In the records below, find the line containing "Can you mark". Output it and every line after it to the end, unchanged, with no pictures.

**Stored items from a collection:**
* * *
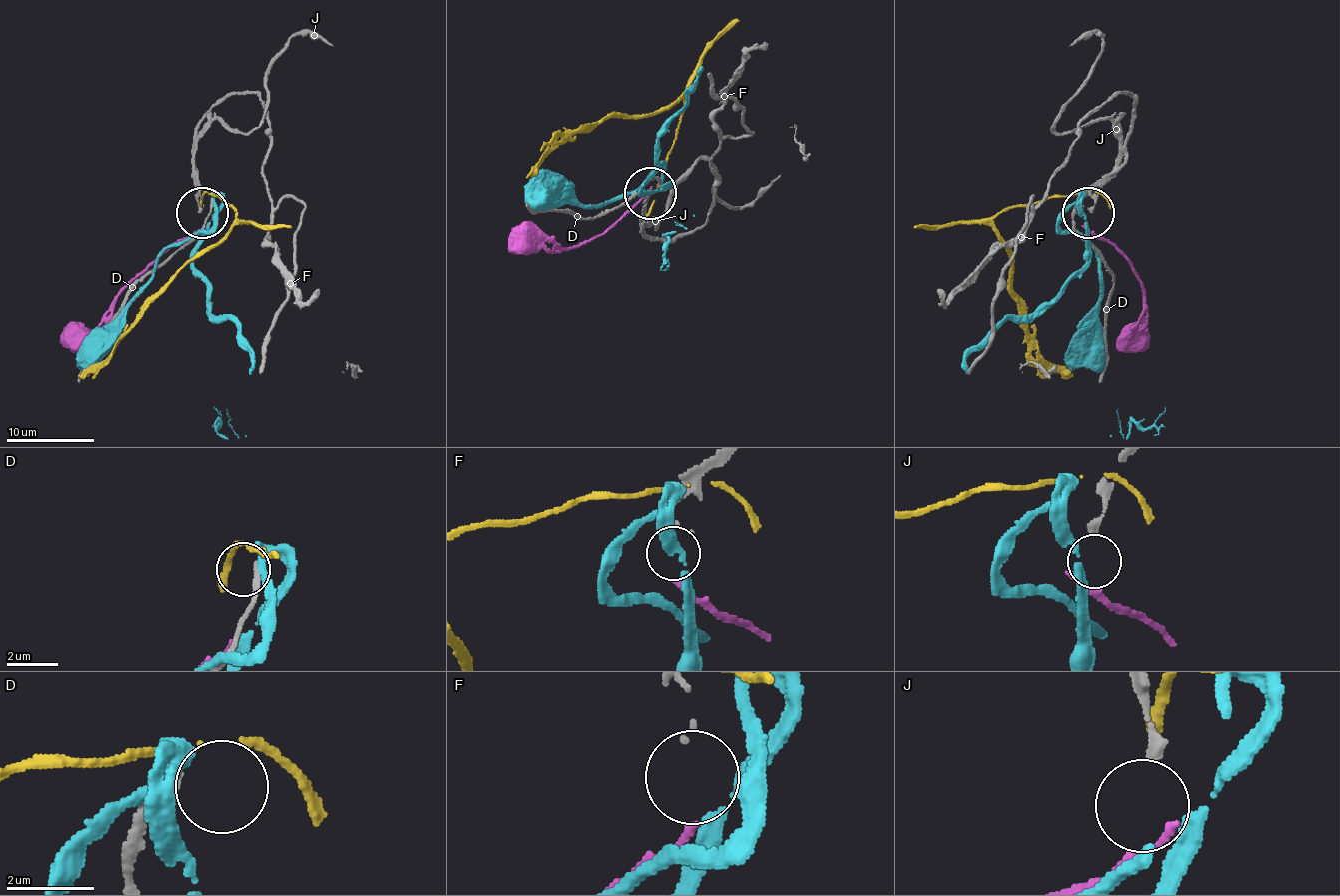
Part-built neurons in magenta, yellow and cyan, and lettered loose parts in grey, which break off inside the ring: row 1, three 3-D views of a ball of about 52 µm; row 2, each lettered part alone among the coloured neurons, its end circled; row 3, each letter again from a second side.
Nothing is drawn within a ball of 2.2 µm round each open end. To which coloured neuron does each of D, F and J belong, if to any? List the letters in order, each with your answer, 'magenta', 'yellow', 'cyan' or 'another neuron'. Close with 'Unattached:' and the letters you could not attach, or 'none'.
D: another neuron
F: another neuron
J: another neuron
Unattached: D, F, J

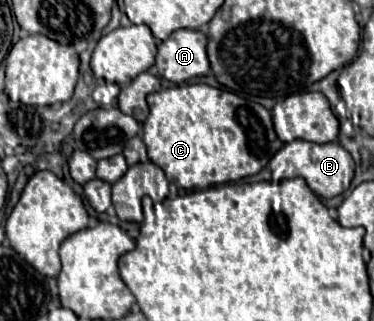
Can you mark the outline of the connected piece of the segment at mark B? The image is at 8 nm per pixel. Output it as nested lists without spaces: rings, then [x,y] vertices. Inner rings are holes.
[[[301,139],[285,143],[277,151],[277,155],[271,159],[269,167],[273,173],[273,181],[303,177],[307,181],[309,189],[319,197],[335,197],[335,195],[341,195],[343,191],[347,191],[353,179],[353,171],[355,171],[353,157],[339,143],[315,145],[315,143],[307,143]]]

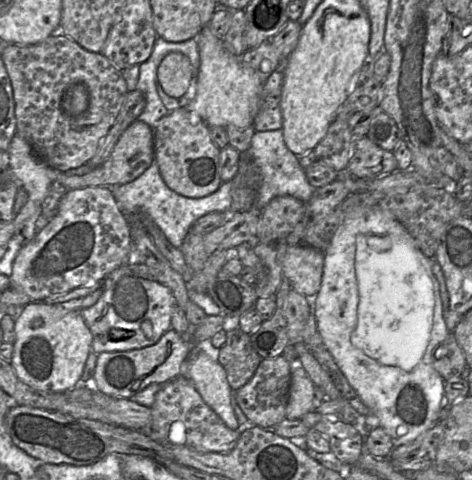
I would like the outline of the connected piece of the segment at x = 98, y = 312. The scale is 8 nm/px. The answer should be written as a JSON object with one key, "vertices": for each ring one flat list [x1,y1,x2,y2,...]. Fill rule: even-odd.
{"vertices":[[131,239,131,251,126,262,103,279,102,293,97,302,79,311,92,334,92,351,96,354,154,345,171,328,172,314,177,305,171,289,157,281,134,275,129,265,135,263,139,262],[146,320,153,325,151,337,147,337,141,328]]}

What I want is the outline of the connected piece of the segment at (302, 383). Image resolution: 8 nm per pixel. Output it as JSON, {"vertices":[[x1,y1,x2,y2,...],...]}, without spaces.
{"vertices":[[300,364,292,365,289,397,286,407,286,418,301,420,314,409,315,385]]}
* * *
**Solution to this task:**
Can you mark the outline of the connected piece of the segment at mark B? The image is at 8 nm per pixel. Output it as nested lists without spaces: rings, then [x,y] vertices. Inner rings are holes.
[[[301,139],[285,143],[277,151],[277,155],[271,159],[269,167],[273,173],[273,181],[303,177],[307,181],[309,189],[319,197],[335,197],[335,195],[341,195],[343,191],[347,191],[353,179],[353,171],[355,171],[353,157],[339,143],[315,145],[315,143],[307,143]]]

I would like the outline of the connected piece of the segment at x = 98, y = 312. The scale is 8 nm/px. The answer should be written as a JSON object with one key, "vertices": for each ring one flat list [x1,y1,x2,y2,...]. Fill rule: even-odd.
{"vertices":[[131,239,131,251,126,262,103,279,102,293,97,302,79,311,92,334,92,351,96,354,154,345,171,328,172,314,177,305,171,289,157,281,134,275,129,265,135,263,139,262],[146,320,153,325,151,337,147,337,141,328]]}

What I want is the outline of the connected piece of the segment at (302, 383). Image resolution: 8 nm per pixel. Output it as JSON, {"vertices":[[x1,y1,x2,y2,...],...]}, without spaces.
{"vertices":[[300,364,292,365,289,397,286,407,286,418,301,420,314,409,315,385]]}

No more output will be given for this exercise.